The school building list, however, came with a twist that has likely limited its use: The legislation authorizing it prevented the public release of the names of schools on it. Districts had to request the list, according to a 2003 letter sent to every school district in the state.

Corbett said she didn't know why the legislation prohibited the public release of school names and that then-Gov. Gray Davis' office requested it. A legislative committee added the stipulation.

One thing is certain — the cost would have been great had all the schools needed seismic work at the same time. The inventory report estimated the price tag for retrofit and replacement would approach $4.7 billion. Six years later, that figure is likely closer to $9 billion, Bonowitz estimated.

The law also didn't establish any system for monitoring which districts have requested information from the list or have independently evaluated their buildings.

"I really can't tell you how many are not evaluated," said Nat Chauhan, Bay Area regional manager for the Division of the State Architect, which oversees public school construction under the Field Act.

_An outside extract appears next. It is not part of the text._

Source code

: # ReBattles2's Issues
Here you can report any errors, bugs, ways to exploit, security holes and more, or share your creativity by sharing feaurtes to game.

Private schools are exempt from Field Act standards and weren't included in the inventory.

"There's been fairly good efforts, from what I can tell, from the districts that are in the more seismically vulnerable zones," added Dennis Bellet, a structural engineer with the state architect's office who works closely with the AB300 list.

Two days after an interview with the two state structural engineers, a state spokesman said State Architect David Thorman will send a letter to every K-12 public school district in California. The letter, which should start arriving in districts' mailboxes this week, reminds them of the list's existence and asks districts to request the list or to send updated information on their buildings if they already have.

An informal survey of more than 20 school districts around the Bay Area revealed mixed awareness of the list. District officials in South San Francisco, Belmont and Pacifica were unaware of it. One district in San Ramon had received an inaccurate list from an outside company.

A Moraga district superintendent found that 10 of his buildings were on the AB300 list, but he was skeptical of the notion that a once-acceptable building code is now potentially dangerous. The buildings also looked fine, he said, so he decided not to seek a seismic evaluation.

Oakland Unified School District officials declined to discuss the status of seismic evaluations and retrofits of the district's 158 schools. More than 15 schools in the district have one or more buildings on the list.

Several district officials described the challenge posed by requesting information that might suddenly saddle them with a compelling need for a construction project that could run into the millions.

But for Nellie Hungerford, an assistant superintendent with the Belmont-Redwood Shores Elementary School District on the Peninsula, the choice was simple once the list was brought to her attention.

"The first thing I'll do is contact a structural engineer to arrange a seismic evaluation," Hungerford said. "But once you do it and they say you've got a problem, that creates a new problem.

"But it's not something I plan to bury in the back cupboard now that I know of it. We make every effort to keep our children safe."